The 11 accepted recommendations are technical, tightly focused on the MGP’s measurable immediate effects and foreshadowed by a discussion list of project conditions that the NEB posted during its hearings. The other 165 JRP proposals, mostly described with official political politeness as well intended ideas that are unfortunately just ahead of their time, range over a vast map of issues from Aboriginal-territorial-federal sharing of natural resource revenues to northern health, welfare, education and cultural preservation services.

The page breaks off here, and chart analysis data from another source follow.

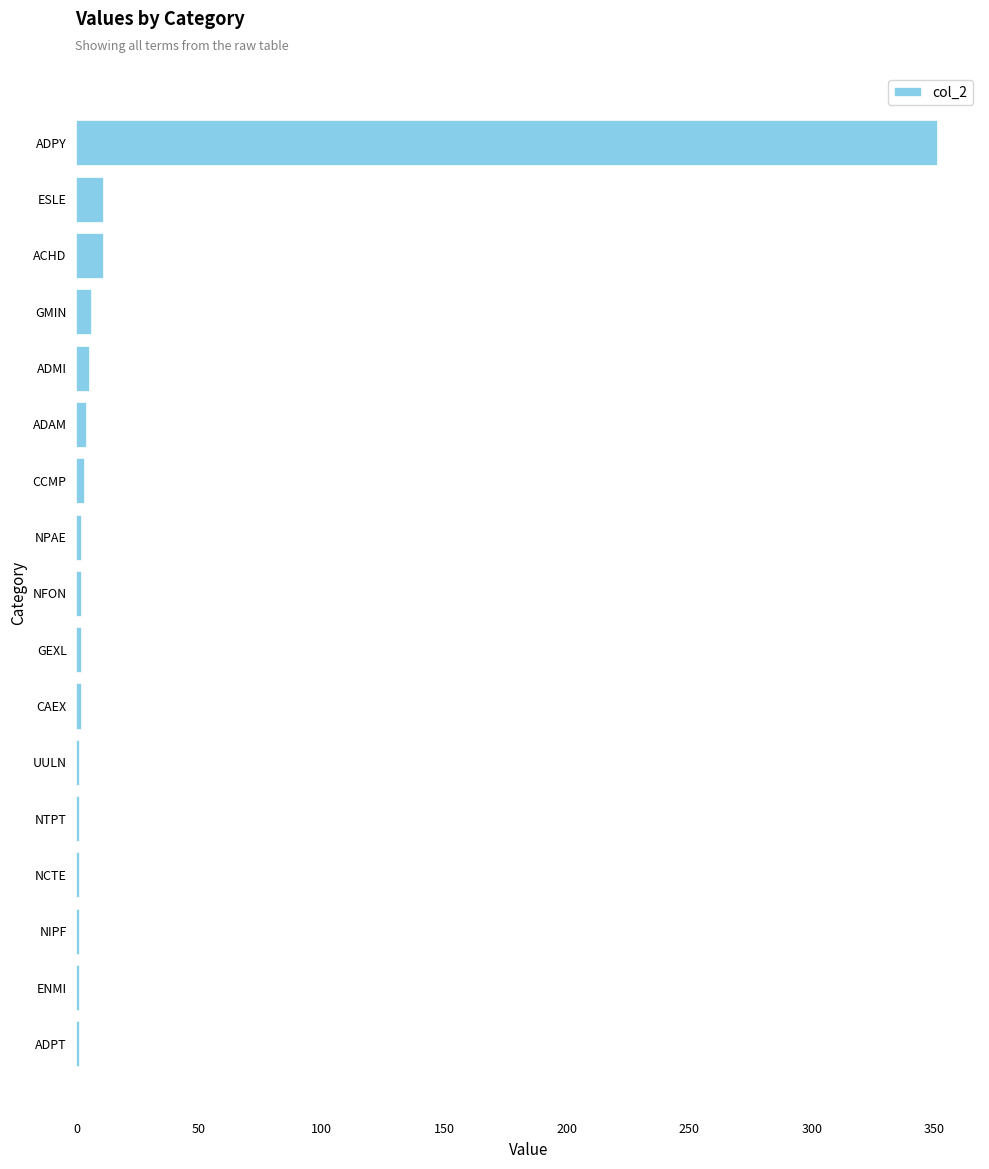

Which category has the highest value across all series?

ADPY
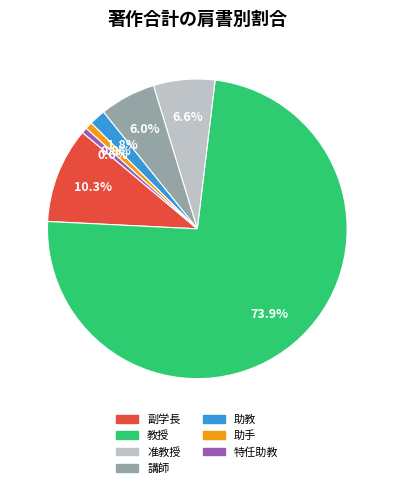

Which has a higher value, 助手 or 教授?

教授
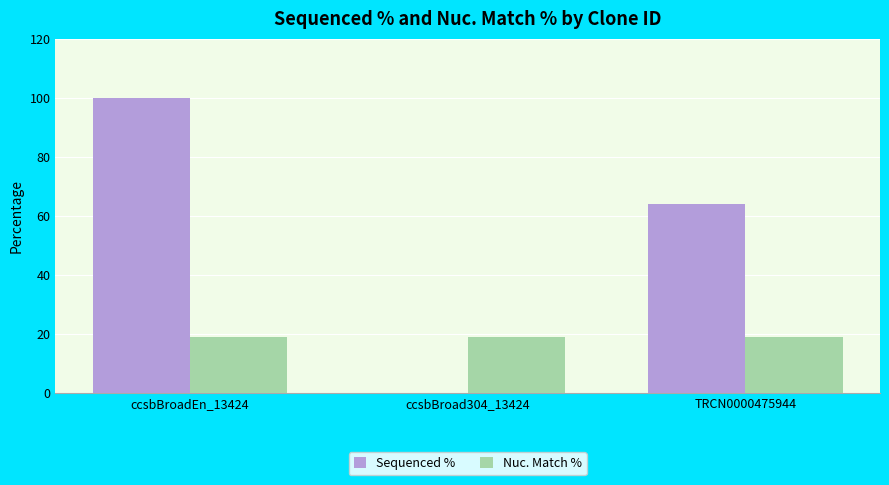

What is the greatest value displayed?

100.0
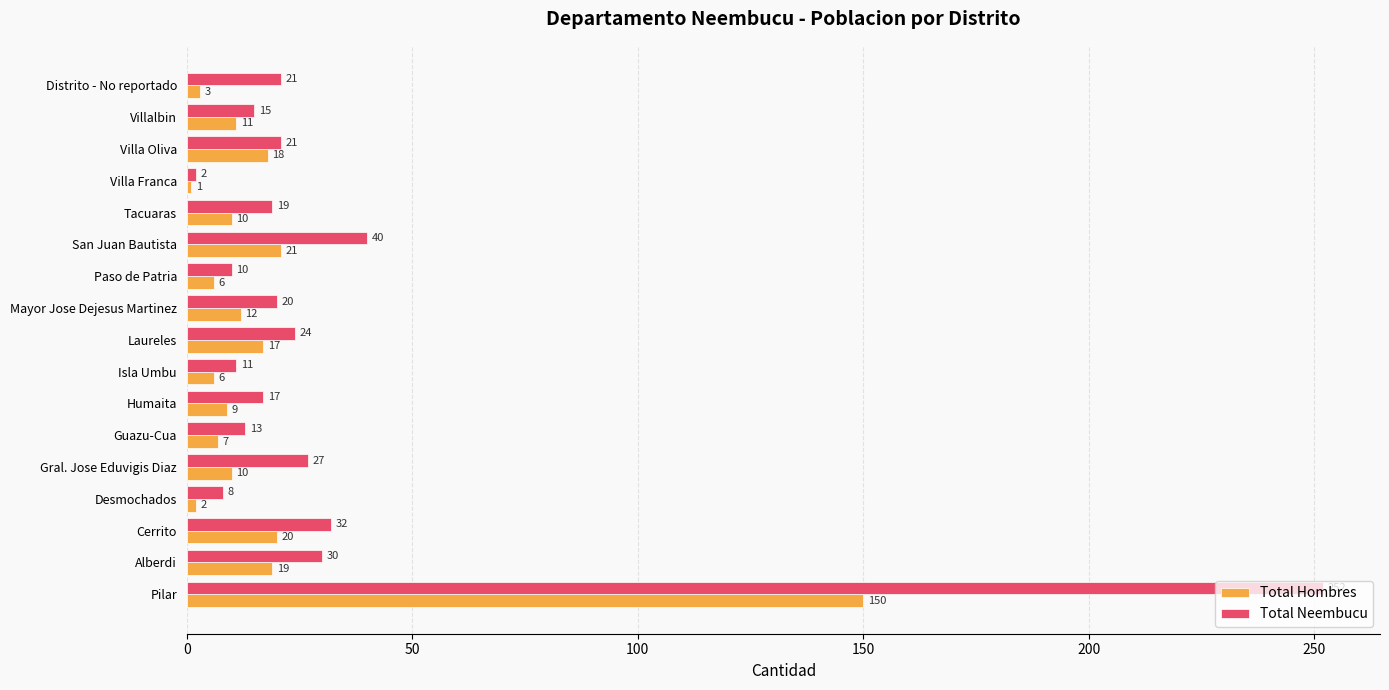

Rank the series by their maximum value, from lowest to highest.

Total Hombres, Total Neembucu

Although a procedural dispute between Ottawa officials and the JRP prevented the NEB from keeping a promise to complete its ruling in September, the federal cabinet’s northern development committee still hopes to receive the final regulatory decision this fall. In Canada, where regulatory law is different from the U.S., cabinet ratification is required to implement NEB decisions but the politicians can only affirm or reject them and have no authority to make changes. Legal appeals are limited to due-process issues and law courts have no authority to rewrite regulatory rulings.

The NEB’s arctic gas ruling is expected to set off two or more years of negotiations on royalties, taxes and other project finance issues among the federal and territorial governments and MGP sponsors Imperial Oil, Shell Canada, ConocoPhillips Canada, ExxonMobil Canada and the Aboriginal Pipeline Group.